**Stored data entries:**
==*==
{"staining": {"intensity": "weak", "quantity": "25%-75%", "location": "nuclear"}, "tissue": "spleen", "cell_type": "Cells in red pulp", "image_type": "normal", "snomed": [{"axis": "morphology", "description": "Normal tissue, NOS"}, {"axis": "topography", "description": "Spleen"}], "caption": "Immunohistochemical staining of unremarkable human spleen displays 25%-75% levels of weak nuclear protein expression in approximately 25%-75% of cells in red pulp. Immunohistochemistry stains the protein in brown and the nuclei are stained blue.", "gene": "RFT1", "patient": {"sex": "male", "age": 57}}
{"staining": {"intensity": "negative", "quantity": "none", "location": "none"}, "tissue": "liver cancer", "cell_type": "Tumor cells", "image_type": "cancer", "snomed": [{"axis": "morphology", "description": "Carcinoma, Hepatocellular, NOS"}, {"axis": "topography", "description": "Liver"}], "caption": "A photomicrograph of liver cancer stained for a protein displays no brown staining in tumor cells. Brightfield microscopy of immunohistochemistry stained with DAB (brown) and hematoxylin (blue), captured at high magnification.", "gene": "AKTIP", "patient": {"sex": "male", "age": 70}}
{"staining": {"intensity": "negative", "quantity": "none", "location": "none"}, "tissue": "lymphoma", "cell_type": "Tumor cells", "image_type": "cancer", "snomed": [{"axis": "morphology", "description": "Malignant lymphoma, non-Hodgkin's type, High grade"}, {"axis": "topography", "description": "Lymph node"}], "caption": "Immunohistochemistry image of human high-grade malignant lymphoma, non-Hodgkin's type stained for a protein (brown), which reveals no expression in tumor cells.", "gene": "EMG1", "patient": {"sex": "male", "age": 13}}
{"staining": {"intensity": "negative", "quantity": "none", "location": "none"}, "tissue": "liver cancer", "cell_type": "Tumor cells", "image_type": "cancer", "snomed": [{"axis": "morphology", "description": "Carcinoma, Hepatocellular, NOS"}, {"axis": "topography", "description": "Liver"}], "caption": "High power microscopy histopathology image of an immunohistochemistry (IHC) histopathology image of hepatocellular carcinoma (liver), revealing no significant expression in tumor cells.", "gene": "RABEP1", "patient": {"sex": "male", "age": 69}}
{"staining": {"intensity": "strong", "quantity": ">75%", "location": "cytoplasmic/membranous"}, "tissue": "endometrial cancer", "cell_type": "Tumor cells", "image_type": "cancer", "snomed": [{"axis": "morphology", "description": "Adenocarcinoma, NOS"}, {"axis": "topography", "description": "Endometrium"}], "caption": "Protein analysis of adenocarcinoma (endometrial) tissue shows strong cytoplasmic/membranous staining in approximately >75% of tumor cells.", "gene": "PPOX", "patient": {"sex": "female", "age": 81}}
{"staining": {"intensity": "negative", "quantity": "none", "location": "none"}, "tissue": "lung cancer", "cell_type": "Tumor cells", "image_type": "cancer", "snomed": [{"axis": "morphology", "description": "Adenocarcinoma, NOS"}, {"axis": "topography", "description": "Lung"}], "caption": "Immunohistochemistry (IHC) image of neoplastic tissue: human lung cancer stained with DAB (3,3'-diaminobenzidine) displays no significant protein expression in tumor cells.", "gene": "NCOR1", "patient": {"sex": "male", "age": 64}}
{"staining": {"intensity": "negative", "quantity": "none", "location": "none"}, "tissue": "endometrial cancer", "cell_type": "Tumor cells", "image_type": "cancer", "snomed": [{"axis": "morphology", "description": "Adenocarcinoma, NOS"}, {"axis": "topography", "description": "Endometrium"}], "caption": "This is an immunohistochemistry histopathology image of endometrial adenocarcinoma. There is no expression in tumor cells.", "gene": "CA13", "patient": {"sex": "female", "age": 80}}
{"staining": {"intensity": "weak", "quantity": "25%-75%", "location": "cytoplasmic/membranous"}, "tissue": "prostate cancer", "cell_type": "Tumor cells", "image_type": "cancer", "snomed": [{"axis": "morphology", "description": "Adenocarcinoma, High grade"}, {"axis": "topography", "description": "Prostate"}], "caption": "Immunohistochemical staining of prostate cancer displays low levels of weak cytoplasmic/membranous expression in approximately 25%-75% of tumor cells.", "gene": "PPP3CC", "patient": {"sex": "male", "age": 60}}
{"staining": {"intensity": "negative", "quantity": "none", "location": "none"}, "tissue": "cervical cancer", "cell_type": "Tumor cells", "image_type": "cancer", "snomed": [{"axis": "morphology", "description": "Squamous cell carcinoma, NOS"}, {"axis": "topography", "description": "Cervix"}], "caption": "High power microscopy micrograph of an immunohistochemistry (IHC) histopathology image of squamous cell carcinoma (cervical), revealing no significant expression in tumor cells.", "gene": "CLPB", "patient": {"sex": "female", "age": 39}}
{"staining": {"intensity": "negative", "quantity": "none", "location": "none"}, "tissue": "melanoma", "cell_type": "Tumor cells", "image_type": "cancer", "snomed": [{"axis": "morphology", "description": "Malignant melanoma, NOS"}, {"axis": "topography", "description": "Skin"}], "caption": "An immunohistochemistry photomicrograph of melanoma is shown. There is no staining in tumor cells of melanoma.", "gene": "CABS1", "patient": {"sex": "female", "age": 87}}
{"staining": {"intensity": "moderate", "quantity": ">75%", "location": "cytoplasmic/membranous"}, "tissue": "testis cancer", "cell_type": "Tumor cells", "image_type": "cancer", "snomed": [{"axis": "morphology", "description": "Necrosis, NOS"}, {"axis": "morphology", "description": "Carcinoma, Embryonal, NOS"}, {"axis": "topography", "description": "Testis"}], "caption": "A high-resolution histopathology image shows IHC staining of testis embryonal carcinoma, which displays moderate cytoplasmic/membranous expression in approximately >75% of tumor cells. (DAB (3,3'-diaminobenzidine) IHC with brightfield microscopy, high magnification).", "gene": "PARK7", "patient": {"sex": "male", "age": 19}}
==*==
**Problem to solve:**
Exactly as they stand above, write out the entries.

**Exercise response:**
{"staining": {"intensity": "weak", "quantity": "25%-75%", "location": "nuclear"}, "tissue": "spleen", "cell_type": "Cells in red pulp", "image_type": "normal", "snomed": [{"axis": "morphology", "description": "Normal tissue, NOS"}, {"axis": "topography", "description": "Spleen"}], "caption": "Immunohistochemical staining of unremarkable human spleen displays 25%-75% levels of weak nuclear protein expression in approximately 25%-75% of cells in red pulp. Immunohistochemistry stains the protein in brown and the nuclei are stained blue.", "gene": "RFT1", "patient": {"sex": "male", "age": 57}}
{"staining": {"intensity": "negative", "quantity": "none", "location": "none"}, "tissue": "liver cancer", "cell_type": "Tumor cells", "image_type": "cancer", "snomed": [{"axis": "morphology", "description": "Carcinoma, Hepatocellular, NOS"}, {"axis": "topography", "description": "Liver"}], "caption": "A photomicrograph of liver cancer stained for a protein displays no brown staining in tumor cells. Brightfield microscopy of immunohistochemistry stained with DAB (brown) and hematoxylin (blue), captured at high magnification.", "gene": "AKTIP", "patient": {"sex": "male", "age": 70}}
{"staining": {"intensity": "negative", "quantity": "none", "location": "none"}, "tissue": "lymphoma", "cell_type": "Tumor cells", "image_type": "cancer", "snomed": [{"axis": "morphology", "description": "Malignant lymphoma, non-Hodgkin's type, High grade"}, {"axis": "topography", "description": "Lymph node"}], "caption": "Immunohistochemistry image of human high-grade malignant lymphoma, non-Hodgkin's type stained for a protein (brown), which reveals no expression in tumor cells.", "gene": "EMG1", "patient": {"sex": "male", "age": 13}}
{"staining": {"intensity": "negative", "quantity": "none", "location": "none"}, "tissue": "liver cancer", "cell_type": "Tumor cells", "image_type": "cancer", "snomed": [{"axis": "morphology", "description": "Carcinoma, Hepatocellular, NOS"}, {"axis": "topography", "description": "Liver"}], "caption": "High power microscopy histopathology image of an immunohistochemistry (IHC) histopathology image of hepatocellular carcinoma (liver), revealing no significant expression in tumor cells.", "gene": "RABEP1", "patient": {"sex": "male", "age": 69}}
{"staining": {"intensity": "strong", "quantity": ">75%", "location": "cytoplasmic/membranous"}, "tissue": "endometrial cancer", "cell_type": "Tumor cells", "image_type": "cancer", "snomed": [{"axis": "morphology", "description": "Adenocarcinoma, NOS"}, {"axis": "topography", "description": "Endometrium"}], "caption": "Protein analysis of adenocarcinoma (endometrial) tissue shows strong cytoplasmic/membranous staining in approximately >75% of tumor cells.", "gene": "PPOX", "patient": {"sex": "female", "age": 81}}
{"staining": {"intensity": "negative", "quantity": "none", "location": "none"}, "tissue": "lung cancer", "cell_type": "Tumor cells", "image_type": "cancer", "snomed": [{"axis": "morphology", "description": "Adenocarcinoma, NOS"}, {"axis": "topography", "description": "Lung"}], "caption": "Immunohistochemistry (IHC) image of neoplastic tissue: human lung cancer stained with DAB (3,3'-diaminobenzidine) displays no significant protein expression in tumor cells.", "gene": "NCOR1", "patient": {"sex": "male", "age": 64}}
{"staining": {"intensity": "negative", "quantity": "none", "location": "none"}, "tissue": "endometrial cancer", "cell_type": "Tumor cells", "image_type": "cancer", "snomed": [{"axis": "morphology", "description": "Adenocarcinoma, NOS"}, {"axis": "topography", "description": "Endometrium"}], "caption": "This is an immunohistochemistry histopathology image of endometrial adenocarcinoma. There is no expression in tumor cells.", "gene": "CA13", "patient": {"sex": "female", "age": 80}}
{"staining": {"intensity": "weak", "quantity": "25%-75%", "location": "cytoplasmic/membranous"}, "tissue": "prostate cancer", "cell_type": "Tumor cells", "image_type": "cancer", "snomed": [{"axis": "morphology", "description": "Adenocarcinoma, High grade"}, {"axis": "topography", "description": "Prostate"}], "caption": "Immunohistochemical staining of prostate cancer displays low levels of weak cytoplasmic/membranous expression in approximately 25%-75% of tumor cells.", "gene": "PPP3CC", "patient": {"sex": "male", "age": 60}}
{"staining": {"intensity": "negative", "quantity": "none", "location": "none"}, "tissue": "cervical cancer", "cell_type": "Tumor cells", "image_type": "cancer", "snomed": [{"axis": "morphology", "description": "Squamous cell carcinoma, NOS"}, {"axis": "topography", "description": "Cervix"}], "caption": "High power microscopy micrograph of an immunohistochemistry (IHC) histopathology image of squamous cell carcinoma (cervical), revealing no significant expression in tumor cells.", "gene": "CLPB", "patient": {"sex": "female", "age": 39}}
{"staining": {"intensity": "negative", "quantity": "none", "location": "none"}, "tissue": "melanoma", "cell_type": "Tumor cells", "image_type": "cancer", "snomed": [{"axis": "morphology", "description": "Malignant melanoma, NOS"}, {"axis": "topography", "description": "Skin"}], "caption": "An immunohistochemistry photomicrograph of melanoma is shown. There is no staining in tumor cells of melanoma.", "gene": "CABS1", "patient": {"sex": "female", "age": 87}}
{"staining": {"intensity": "moderate", "quantity": ">75%", "location": "cytoplasmic/membranous"}, "tissue": "testis cancer", "cell_type": "Tumor cells", "image_type": "cancer", "snomed": [{"axis": "morphology", "description": "Necrosis, NOS"}, {"axis": "morphology", "description": "Carcinoma, Embryonal, NOS"}, {"axis": "topography", "description": "Testis"}], "caption": "A high-resolution histopathology image shows IHC staining of testis embryonal carcinoma, which displays moderate cytoplasmic/membranous expression in approximately >75% of tumor cells. (DAB (3,3'-diaminobenzidine) IHC with brightfield microscopy, high magnification).", "gene": "PARK7", "patient": {"sex": "male", "age": 19}}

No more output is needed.